Execução de título extrajudicial contra empresa: requisitos e penhora

Por · Revisão: Rafael Toledo · Atualizado em 2026-08-06 · 4 fontes oficiais verificadas

A execução de título extrajudicial evita uma fase prévia de reconhecimento do crédito, mas só pode ser usada quando o documento se enquadra em hipótese legal e representa obrigação certa, líquida e exigível. Ter um contrato, um cheque ou uma fatura não basta sem conferir esses requisitos e as regras próprias de cada título.

Quais documentos valem como título executivo extrajudicial

Os arts. 783 e 784 do CPC exigem obrigação certa, líquida e exigível e enumeram os títulos executivos extrajudiciais. A lista inclui títulos de crédito, documento público assinado pelo devedor, documento particular assinado pelo devedor e por duas testemunhas, instrumentos de transação referendados e contratos com determinadas garantias, entre outras hipóteses.

Nos títulos constituídos ou atestados por meio eletrônico, o § 4º do art. 784 admite qualquer modalidade de assinatura eletrônica prevista em lei e dispensa testemunhas quando a integridade for conferida por provedor de assinatura. Ainda assim, é preciso demonstrar autoria, integridade, vencimento e valor exigível.

Como a execução começa

A petição inicial apresenta o título, o demonstrativo atualizado e os demais requisitos legais. Pelo art. 829 do CPC, o executado é citado para pagar em três dias. A ausência de pagamento permite atos de constrição segundo a ordem e os mecanismos processuais cabíveis; não existe dever automático de o devedor indicar bens dentro desses mesmos três dias em toda execução.

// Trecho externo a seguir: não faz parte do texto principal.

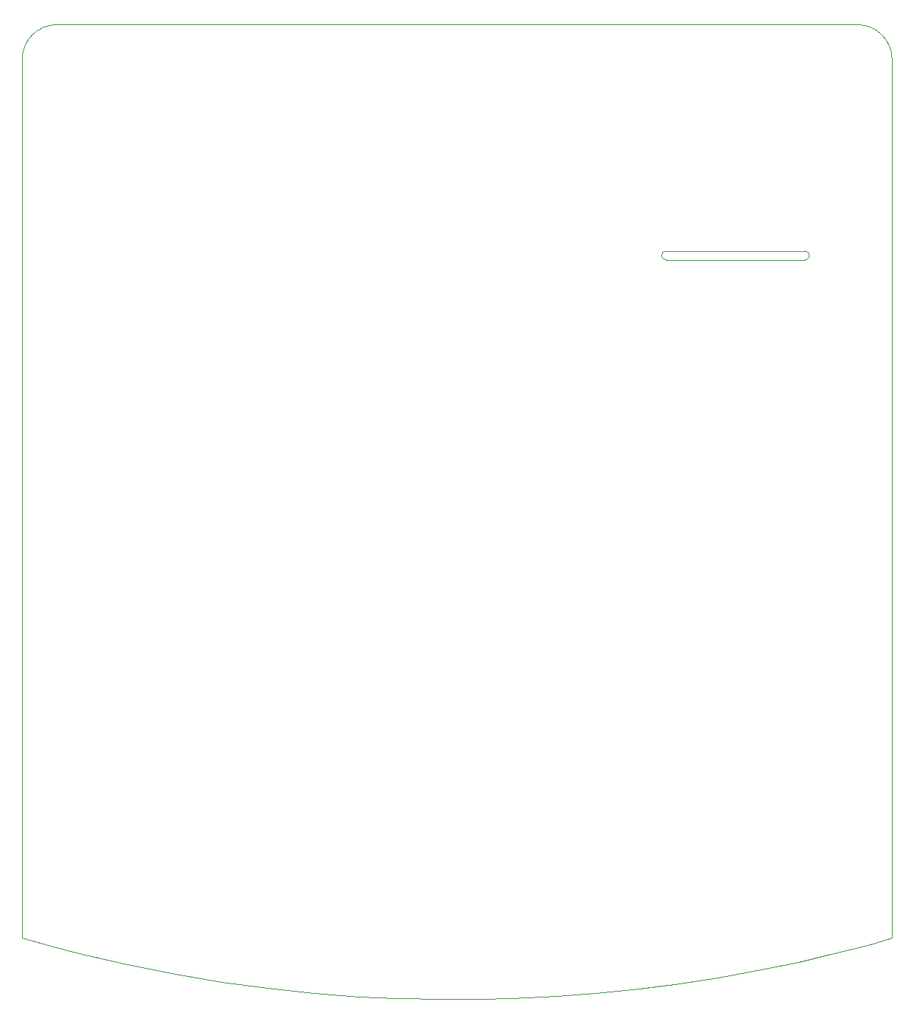
<source format=gbr>
G04 #@! TF.FileFunction,Profile,NP*
%FSLAX46Y46*%
G04 Gerber Fmt 4.6, Leading zero omitted, Abs format (unit mm)*
G04 Created by KiCad (PCBNEW 4.0.7-e2-6376~58~ubuntu16.04.1) date Sat Jul 28 16:41:28 2018*
%MOMM*%
%LPD*%
G01*
G04 APERTURE LIST*
%ADD10C,0.100000*%
G04 APERTURE END LIST*
D10*
X150000000Y-35000000D02*
X150000000Y-135986000D01*
X140000000Y-57025000D02*
G75*
G02X140000000Y-58025000I0J-500000D01*
G01*
X124000000Y-58025000D02*
G75*
G02X124000000Y-57025000I0J500000D01*
G01*
X140000000Y-58025000D02*
X124000000Y-58025000D01*
X124000000Y-57025000D02*
X140000000Y-57025000D01*
X53312000Y-136916000D02*
X50000000Y-135986000D01*
X56532000Y-137736000D02*
X53312000Y-136916000D01*
X61712000Y-138936000D02*
X56532000Y-137736000D01*
X67632000Y-140116000D02*
X61712000Y-138936000D01*
X72892000Y-140996000D02*
X67632000Y-140116000D01*
X78192000Y-141716000D02*
X72892000Y-140996000D01*
X83552000Y-142276000D02*
X78192000Y-141716000D01*
X88742000Y-142686000D02*
X83552000Y-142276000D01*
X92882000Y-142896000D02*
X88742000Y-142686000D01*
X98602000Y-143006000D02*
X92882000Y-142896000D01*
X102582000Y-143006000D02*
X98602000Y-143006000D01*
X106212000Y-142916000D02*
X102582000Y-143006000D01*
X111462000Y-142656000D02*
X106212000Y-142916000D01*
X115842000Y-142336000D02*
X111462000Y-142656000D01*
X120962000Y-141796000D02*
X115842000Y-142336000D01*
X124962000Y-141296000D02*
X120962000Y-141796000D01*
X130032000Y-140516000D02*
X124962000Y-141296000D01*
X135352000Y-139536000D02*
X130032000Y-140516000D01*
X139252000Y-138716000D02*
X135352000Y-139536000D01*
X142962000Y-137856000D02*
X139252000Y-138716000D01*
X147202000Y-136766000D02*
X142962000Y-137856000D01*
X149992000Y-135986000D02*
X147202000Y-136766000D01*
X150000000Y-35000000D02*
G75*
G03X146000000Y-31000000I-4000000J0D01*
G01*
X54000000Y-31000000D02*
G75*
G03X50000000Y-35000000I0J-4000000D01*
G01*
X50000000Y-35000000D02*
X50000000Y-135986000D01*
X54000000Y-31000000D02*
X146000000Y-31000000D01*
M02*

</source>
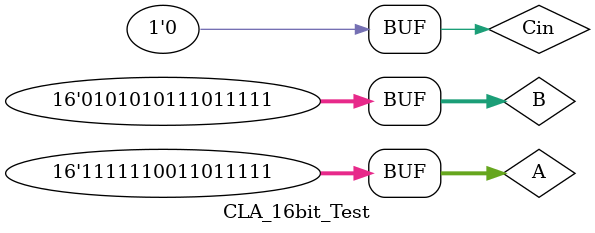
<source format=v>
`timescale 1ns / 1ps


module CLA_16bit_Test;

	// Inputs
	reg [15:0] A;
	reg [15:0] B;
	reg Cin;

	// Outputs
	wire [15:0] Z;
	wire Cout;

	// Instantiate the Unit Under Test (UUT)
	sixteen_bit_CLA uut (
		.A(A), 
		.B(B), 
		.Cin(Cin), 
		.Z(Z), 
		.Cout(Cout)
	);

	initial begin
		// Initialize Inputs
		A = 16'b0101010111011111; 	B = 16'b0101010111011111; Cin = 0;
		#60 A = 16'b1111111111111111; 	B = 16'b1111111111111111; Cin = 0;
		#60 A = 16'b0100010110110101; 	B = 16'b1010010101111111; Cin = 0;
		#60 A = 16'b1111110011011111; 	B = 16'b0101010111011111; Cin = 0;


		// Wait 100 ns for global reset to finish
		#100;
        
		// Add stimulus here

	end
      
endmodule


</source>
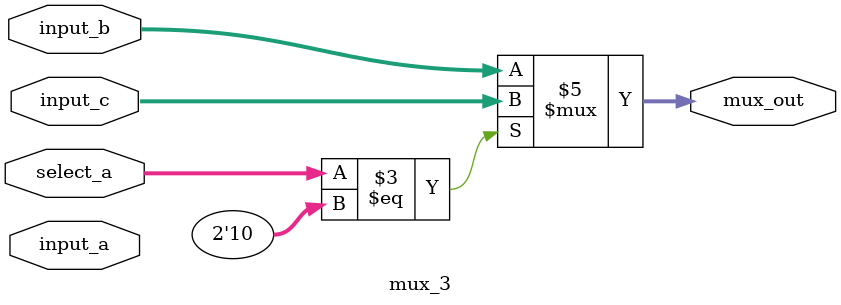
<source format=v>
module mux_3 
  #(
   parameter integer DATA_W = 16
   )(
      input  wire [DATA_W-1:0] input_a,
      input  wire [DATA_W-1:0] input_b,
      input  wire [DATA_W-1:0] input_c,
      input  wire [1:0]        select_a,
      output reg  [DATA_W-1:0] mux_out
   );

   always@(*)begin
      if(select_a == 2'd1)begin
         mux_out = input_a;
      end if(select_a == 2'd2)begin
         mux_out = input_c;
      end else begin
         mux_out = input_b;
      end
   end
endmodule


</source>
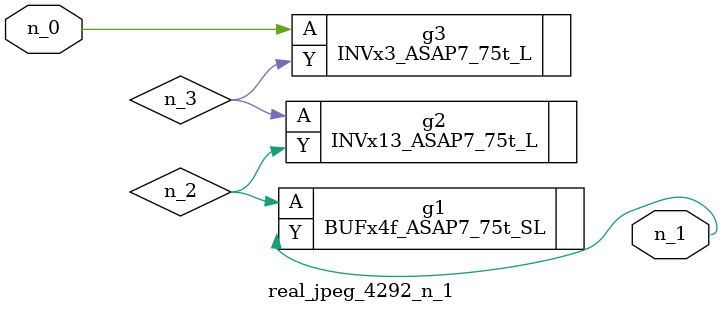
<source format=v>
module real_jpeg_4292_n_1 (n_0, n_1);

input n_0;

output n_1;

wire n_3;
wire n_2;

INVx3_ASAP7_75t_L g3 ( 
.A(n_0),
.Y(n_3)
);

BUFx4f_ASAP7_75t_SL g1 ( 
.A(n_2),
.Y(n_1)
);

INVx13_ASAP7_75t_L g2 ( 
.A(n_3),
.Y(n_2)
);


endmodule
</source>
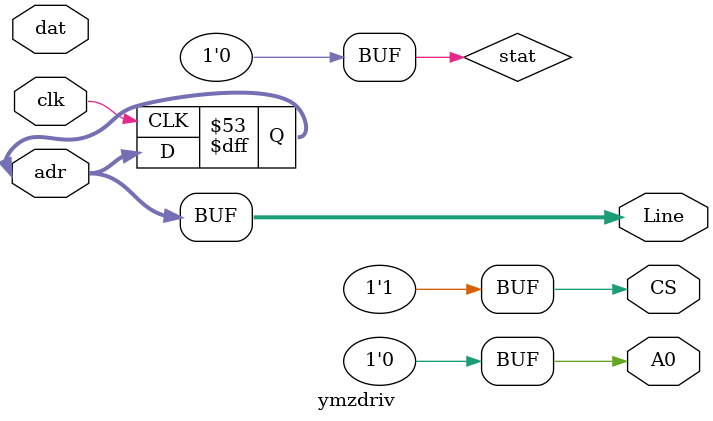
<source format=v>
module ymzdriv (
	input clk,
	input [7:0]adr,
	input [11:0]dat,
	output reg A0,
	output reg CS,
	output reg [7:0] Line
);
reg [11:0] array;
reg stat;
    always@(adr or dat)begin
        A0      <= 1'b0;
        stat    <= 1'b0;
        CS      <= 1'b1;
        Line    <= adr;
    end

    always@(negedge clk)begin
        if(A0==1'b0&&stat==1'b0)        stat <= 1'b1;
        else if(A0==1'b0&&stat==1'b1)begin
            if(CS==0) A0 <= 1'b1;
            CS <= ~CS;
        end
        else if(stat==1'b1)begin
            stat <= CS;
            CS   <= ~CS;
            Line <= dat;
        end
        else {A0, CS, Line} <= {10{1'bz}};
    end
endmodule


</source>
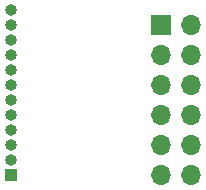
<source format=gbr>
%TF.GenerationSoftware,KiCad,Pcbnew,5.1.10*%
%TF.CreationDate,2021-12-30T18:02:29+01:00*%
%TF.ProjectId,Mini_SI4432_PMOD,4d696e69-5f53-4493-9434-33325f504d4f,rev?*%
%TF.SameCoordinates,Original*%
%TF.FileFunction,Soldermask,Bot*%
%TF.FilePolarity,Negative*%
%FSLAX46Y46*%
G04 Gerber Fmt 4.6, Leading zero omitted, Abs format (unit mm)*
G04 Created by KiCad (PCBNEW 5.1.10) date 2021-12-30 18:02:29*
%MOMM*%
%LPD*%
G01*
G04 APERTURE LIST*
%ADD10O,1.700000X1.700000*%
%ADD11R,1.700000X1.700000*%
%ADD12O,1.000000X1.000000*%
%ADD13R,1.000000X1.000000*%
G04 APERTURE END LIST*
D10*
%TO.C,J2*%
X152400000Y-55880000D03*
X149860000Y-55880000D03*
X152400000Y-53340000D03*
X149860000Y-53340000D03*
X152400000Y-50800000D03*
X149860000Y-50800000D03*
X152400000Y-48260000D03*
X149860000Y-48260000D03*
X152400000Y-45720000D03*
X149860000Y-45720000D03*
X152400000Y-43180000D03*
D11*
X149860000Y-43180000D03*
%TD*%
D12*
%TO.C,J1*%
X137160000Y-41910000D03*
X137160000Y-43180000D03*
X137160000Y-44450000D03*
X137160000Y-45720000D03*
X137160000Y-46990000D03*
X137160000Y-48260000D03*
X137160000Y-49530000D03*
X137160000Y-50800000D03*
X137160000Y-52070000D03*
X137160000Y-53340000D03*
X137160000Y-54610000D03*
D13*
X137160000Y-55880000D03*
%TD*%
M02*

</source>
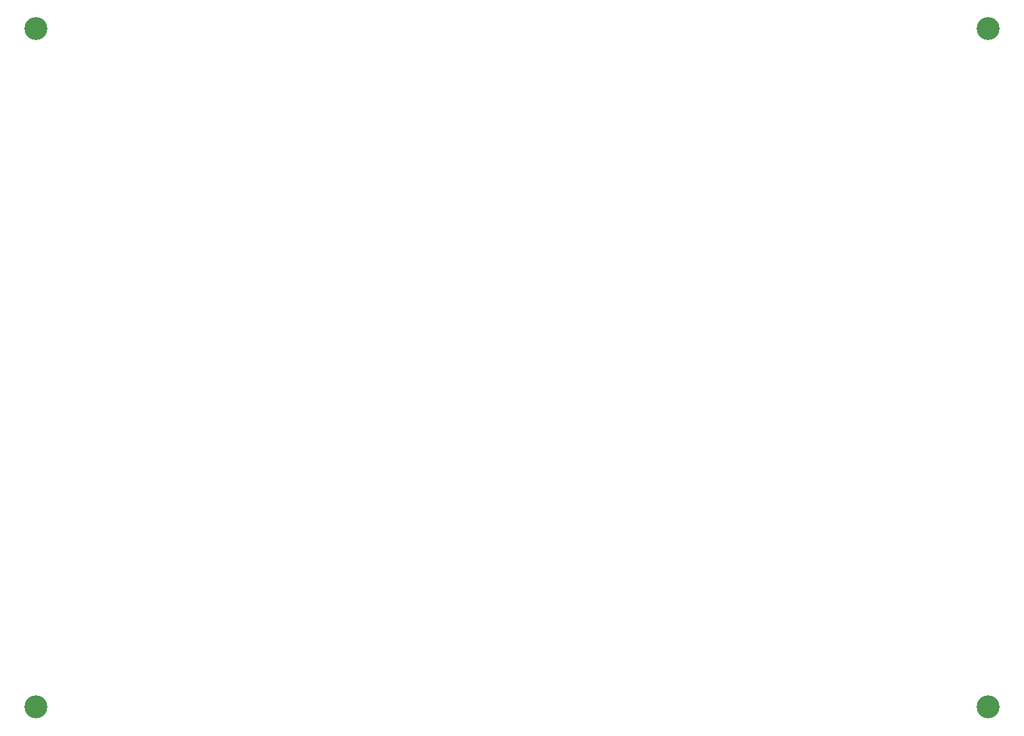
<source format=gbr>
%TF.GenerationSoftware,KiCad,Pcbnew,9.0.1*%
%TF.CreationDate,2025-09-08T03:32:08-04:00*%
%TF.ProjectId,SNAKE_GAME,534e414b-455f-4474-914d-452e6b696361,rev?*%
%TF.SameCoordinates,Original*%
%TF.FileFunction,NonPlated,1,2,NPTH,Drill*%
%TF.FilePolarity,Positive*%
%FSLAX46Y46*%
G04 Gerber Fmt 4.6, Leading zero omitted, Abs format (unit mm)*
G04 Created by KiCad (PCBNEW 9.0.1) date 2025-09-08 03:32:08*
%MOMM*%
%LPD*%
G01*
G04 APERTURE LIST*
%TA.AperFunction,ComponentDrill*%
%ADD10C,3.200000*%
%TD*%
G04 APERTURE END LIST*
D10*
%TO.C,H4*%
X13000000Y99250000D03*
%TO.C,H3*%
X13000000Y4750000D03*
%TO.C,H1*%
X145500000Y99250000D03*
%TO.C,H2*%
X145500000Y4750000D03*
M02*

</source>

O executado pode apresentar embargos e suscitar matérias admitidas em lei. A execução dispensa a ação de conhecimento anterior, mas não elimina contraditório, controle de cálculo ou discussão sobre validade e exigibilidade do título.

A fase de expropriação: como o bem penhorado vira dinheiro

Segundo o art. 824 do CPC, a execução por quantia certa se realiza pela expropriação de bens do executado. A expropriação ocorre por adjudicação (o próprio credor fica com o bem), alienação (leilão ou venda) ou, em situações específicas, pela apropriação de frutos e rendimentos da empresa ou de estabelecimentos. Até a alienação, a devedora ainda pode remir a execução pagando o valor atualizado da dívida com juros, custas e honorários.

Quando a execução emperra

A execução depende de patrimônio alcançável e da posição jurídica do crédito. Antes de ajuizar, podem ser consultados registros públicos e outras fontes legalmente disponíveis, sem afirmar acesso prévio a sigilo bancário ou estimar movimentação financeira sem base autorizada.

Se houver recuperação judicial, os efeitos variam conforme a data e a natureza do crédito; a suspensão não alcança automaticamente todas as obrigações. A orientação jurídica deve comparar título, prescrição, garantias e custo de diligências, sem garantir penhora rápida ou recebimento integral.

Perguntas frequentes

O título executivo prescreve?

Sim, cada título tem prazo prescricional próprio conforme sua natureza (cambial, contratual ou de outra origem), e o prazo corre a partir do vencimento ou de outro marco previsto em lei para aquele tipo específico de documento.